International Voluntary Service (IVS) is a peace organisation working for the sustainable development of local and global communities throughout the world. The organisation was formed in 1931 and is a registered charity in England, Wales and Scotland.

Guiding ethos 
The mission of the International Voluntary Service is to foster peace and understanding between peoples and nations through the mutual exchange of volunteers. This ethos is summed up by the organisation's strap line 'Volunteering for Peace'.

History

Formation 
In 1931, Service Civil International sent a team of international volunteers to the Welsh colliery town of Brynmawr. The volunteers redeveloped a brownfield site into a public park, which included an outdoor swimming pool.

The Brynmawr redevelopment was the first international project in the United Kingdom and marked the beginning of International Voluntary Service, shortly after IVS became the first recognised branch of the SCI.
————
### Aim of the exercise
What does the International Voluntary Service text say, word for word, starting at "International Voluntary Service (IVS)" and ending at "line 'Volunteering for Peace'."?

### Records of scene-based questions
————
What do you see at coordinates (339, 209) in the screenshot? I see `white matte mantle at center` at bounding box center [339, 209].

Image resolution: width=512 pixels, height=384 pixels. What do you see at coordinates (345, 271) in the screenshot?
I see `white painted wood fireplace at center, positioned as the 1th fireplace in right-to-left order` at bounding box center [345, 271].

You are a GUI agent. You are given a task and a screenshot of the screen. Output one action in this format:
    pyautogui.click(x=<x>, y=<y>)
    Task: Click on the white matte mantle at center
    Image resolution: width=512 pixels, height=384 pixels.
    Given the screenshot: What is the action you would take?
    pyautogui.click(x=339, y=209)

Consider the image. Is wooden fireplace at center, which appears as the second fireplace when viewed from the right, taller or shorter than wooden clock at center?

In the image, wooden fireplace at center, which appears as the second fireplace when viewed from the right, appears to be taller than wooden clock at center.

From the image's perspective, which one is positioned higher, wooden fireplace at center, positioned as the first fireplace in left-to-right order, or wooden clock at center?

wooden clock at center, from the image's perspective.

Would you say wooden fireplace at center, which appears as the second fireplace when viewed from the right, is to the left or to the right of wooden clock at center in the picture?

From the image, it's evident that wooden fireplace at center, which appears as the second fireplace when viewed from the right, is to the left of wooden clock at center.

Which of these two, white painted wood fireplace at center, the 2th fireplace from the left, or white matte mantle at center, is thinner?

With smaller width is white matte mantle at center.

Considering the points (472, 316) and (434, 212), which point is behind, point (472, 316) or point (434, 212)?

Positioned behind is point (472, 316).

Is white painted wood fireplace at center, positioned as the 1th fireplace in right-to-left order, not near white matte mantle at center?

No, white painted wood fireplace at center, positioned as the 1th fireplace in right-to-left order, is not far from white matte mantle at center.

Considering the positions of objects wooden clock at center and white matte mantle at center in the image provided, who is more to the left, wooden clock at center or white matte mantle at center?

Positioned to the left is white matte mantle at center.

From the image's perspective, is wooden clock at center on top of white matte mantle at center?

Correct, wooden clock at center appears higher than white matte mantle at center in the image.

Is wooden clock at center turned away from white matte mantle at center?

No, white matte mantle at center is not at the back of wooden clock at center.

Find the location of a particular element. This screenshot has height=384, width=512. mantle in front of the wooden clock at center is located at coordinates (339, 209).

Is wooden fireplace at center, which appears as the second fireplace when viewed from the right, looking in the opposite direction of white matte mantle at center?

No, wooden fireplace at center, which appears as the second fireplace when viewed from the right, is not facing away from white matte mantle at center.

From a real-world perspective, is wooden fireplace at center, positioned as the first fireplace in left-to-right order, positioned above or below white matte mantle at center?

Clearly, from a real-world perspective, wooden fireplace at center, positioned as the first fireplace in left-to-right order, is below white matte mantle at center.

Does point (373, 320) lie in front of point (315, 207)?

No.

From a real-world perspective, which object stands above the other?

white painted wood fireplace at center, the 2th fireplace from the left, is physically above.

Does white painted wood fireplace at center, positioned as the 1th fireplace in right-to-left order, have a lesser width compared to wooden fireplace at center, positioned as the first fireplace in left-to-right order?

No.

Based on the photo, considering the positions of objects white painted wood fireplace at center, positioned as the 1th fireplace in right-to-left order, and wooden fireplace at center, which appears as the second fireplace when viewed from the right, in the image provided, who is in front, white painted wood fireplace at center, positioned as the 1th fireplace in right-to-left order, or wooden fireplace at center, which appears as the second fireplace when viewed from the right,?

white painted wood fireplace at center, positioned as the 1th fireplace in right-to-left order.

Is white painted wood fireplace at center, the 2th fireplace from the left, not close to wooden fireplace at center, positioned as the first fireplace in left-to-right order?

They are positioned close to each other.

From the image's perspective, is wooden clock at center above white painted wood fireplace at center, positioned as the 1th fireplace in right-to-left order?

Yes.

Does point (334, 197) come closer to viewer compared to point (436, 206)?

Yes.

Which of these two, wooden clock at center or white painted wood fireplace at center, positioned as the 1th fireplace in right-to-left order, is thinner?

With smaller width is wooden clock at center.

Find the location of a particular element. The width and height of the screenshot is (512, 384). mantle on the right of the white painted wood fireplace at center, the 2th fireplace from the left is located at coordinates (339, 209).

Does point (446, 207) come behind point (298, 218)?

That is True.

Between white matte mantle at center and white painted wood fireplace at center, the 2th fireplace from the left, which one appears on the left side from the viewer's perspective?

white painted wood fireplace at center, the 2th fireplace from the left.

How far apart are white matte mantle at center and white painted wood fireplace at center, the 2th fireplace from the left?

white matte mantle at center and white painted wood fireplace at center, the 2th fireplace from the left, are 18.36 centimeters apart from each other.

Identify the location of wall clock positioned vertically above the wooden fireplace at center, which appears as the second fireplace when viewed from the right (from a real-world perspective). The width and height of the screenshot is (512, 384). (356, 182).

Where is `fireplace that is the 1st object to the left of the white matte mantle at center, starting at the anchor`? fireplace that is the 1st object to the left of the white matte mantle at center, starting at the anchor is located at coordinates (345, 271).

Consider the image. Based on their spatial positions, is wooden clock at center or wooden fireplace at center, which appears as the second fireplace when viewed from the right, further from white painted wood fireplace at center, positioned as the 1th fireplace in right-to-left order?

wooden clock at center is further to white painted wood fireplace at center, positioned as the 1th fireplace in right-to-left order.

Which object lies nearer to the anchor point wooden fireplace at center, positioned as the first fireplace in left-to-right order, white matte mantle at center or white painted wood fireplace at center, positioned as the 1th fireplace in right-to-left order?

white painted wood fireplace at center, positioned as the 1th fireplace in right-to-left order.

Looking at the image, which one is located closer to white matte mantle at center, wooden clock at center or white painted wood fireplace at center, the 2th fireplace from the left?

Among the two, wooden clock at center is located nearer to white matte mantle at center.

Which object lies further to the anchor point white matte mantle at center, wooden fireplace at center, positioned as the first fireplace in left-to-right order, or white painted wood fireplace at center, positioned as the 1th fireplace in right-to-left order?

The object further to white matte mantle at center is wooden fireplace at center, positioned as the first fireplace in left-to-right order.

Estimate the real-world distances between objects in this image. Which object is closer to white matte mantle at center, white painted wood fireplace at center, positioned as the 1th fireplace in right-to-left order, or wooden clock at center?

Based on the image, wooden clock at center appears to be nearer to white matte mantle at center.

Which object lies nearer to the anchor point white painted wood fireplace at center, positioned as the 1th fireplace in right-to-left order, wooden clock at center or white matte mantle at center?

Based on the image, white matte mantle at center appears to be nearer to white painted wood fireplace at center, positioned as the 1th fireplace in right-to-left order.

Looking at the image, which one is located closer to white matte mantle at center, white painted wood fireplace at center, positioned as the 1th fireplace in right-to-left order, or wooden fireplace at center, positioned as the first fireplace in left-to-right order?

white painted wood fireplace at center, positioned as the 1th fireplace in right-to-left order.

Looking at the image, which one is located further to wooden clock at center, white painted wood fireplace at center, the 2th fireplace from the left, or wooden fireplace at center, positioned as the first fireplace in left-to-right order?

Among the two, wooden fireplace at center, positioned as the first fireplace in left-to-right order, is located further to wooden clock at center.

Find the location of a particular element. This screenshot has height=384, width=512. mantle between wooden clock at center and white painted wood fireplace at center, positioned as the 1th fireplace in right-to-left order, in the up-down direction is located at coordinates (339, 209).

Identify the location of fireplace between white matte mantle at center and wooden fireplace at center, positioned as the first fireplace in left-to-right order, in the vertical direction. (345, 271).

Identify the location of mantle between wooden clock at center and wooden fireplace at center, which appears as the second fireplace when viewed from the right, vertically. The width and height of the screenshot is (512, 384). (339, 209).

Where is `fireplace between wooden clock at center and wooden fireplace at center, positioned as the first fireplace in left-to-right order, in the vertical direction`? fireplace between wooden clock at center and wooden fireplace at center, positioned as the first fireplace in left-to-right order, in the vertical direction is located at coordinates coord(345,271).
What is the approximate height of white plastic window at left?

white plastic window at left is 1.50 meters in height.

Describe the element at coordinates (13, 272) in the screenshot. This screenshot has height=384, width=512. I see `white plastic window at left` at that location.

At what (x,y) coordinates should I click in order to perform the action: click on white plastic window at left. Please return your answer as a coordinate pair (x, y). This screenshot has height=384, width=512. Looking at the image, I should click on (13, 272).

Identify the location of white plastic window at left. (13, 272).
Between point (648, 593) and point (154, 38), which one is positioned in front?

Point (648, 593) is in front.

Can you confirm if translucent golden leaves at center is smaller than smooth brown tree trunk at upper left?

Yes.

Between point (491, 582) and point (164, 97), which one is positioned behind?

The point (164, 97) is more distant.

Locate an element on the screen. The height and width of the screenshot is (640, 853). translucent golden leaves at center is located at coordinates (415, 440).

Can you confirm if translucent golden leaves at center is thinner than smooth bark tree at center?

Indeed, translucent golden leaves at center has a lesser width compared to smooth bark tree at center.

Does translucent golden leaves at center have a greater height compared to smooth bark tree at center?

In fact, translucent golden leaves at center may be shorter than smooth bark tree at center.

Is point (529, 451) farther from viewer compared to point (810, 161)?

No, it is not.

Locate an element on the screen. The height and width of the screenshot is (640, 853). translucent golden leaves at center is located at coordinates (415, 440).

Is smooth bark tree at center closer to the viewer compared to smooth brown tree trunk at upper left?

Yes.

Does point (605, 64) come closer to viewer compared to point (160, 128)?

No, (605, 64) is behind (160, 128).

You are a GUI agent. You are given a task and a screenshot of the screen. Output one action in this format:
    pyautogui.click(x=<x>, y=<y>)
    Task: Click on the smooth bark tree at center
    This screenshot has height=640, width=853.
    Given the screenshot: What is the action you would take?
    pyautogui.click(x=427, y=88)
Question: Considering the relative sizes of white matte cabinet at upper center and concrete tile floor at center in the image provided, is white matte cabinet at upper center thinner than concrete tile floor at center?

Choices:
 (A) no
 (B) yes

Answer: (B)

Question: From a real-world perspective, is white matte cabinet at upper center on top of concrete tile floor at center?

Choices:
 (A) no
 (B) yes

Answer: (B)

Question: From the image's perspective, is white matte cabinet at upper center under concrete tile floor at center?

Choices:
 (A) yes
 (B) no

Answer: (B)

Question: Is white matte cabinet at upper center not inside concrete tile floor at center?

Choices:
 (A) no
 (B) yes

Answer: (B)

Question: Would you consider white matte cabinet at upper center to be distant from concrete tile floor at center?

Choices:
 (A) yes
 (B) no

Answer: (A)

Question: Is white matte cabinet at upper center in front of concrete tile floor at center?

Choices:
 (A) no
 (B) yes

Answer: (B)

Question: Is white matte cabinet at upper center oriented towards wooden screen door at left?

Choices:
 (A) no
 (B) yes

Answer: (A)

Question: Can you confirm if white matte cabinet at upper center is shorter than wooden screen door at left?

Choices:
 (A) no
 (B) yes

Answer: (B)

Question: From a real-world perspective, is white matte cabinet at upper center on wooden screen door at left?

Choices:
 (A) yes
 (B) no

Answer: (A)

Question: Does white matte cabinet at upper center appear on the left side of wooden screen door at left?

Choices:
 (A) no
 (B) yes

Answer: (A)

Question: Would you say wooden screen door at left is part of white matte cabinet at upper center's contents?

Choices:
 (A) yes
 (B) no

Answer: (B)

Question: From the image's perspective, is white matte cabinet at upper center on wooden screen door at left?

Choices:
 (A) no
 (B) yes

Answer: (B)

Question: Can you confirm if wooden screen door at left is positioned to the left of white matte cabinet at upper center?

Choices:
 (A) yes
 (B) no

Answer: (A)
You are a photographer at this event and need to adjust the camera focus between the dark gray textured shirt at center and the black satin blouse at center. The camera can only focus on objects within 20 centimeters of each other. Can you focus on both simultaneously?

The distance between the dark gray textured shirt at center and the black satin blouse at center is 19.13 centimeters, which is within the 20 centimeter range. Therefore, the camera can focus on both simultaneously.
————
### Finished exercise
International Voluntary Service (IVS) is a peace organisation working for the sustainable development of local and global communities throughout the world. The organisation was formed in 1931 and is a registered charity in England, Wales and Scotland.

Guiding ethos 
The mission of the International Voluntary Service is to foster peace and understanding between peoples and nations through the mutual exchange of volunteers. This ethos is summed up by the organisation's strap line 'Volunteering for Peace'.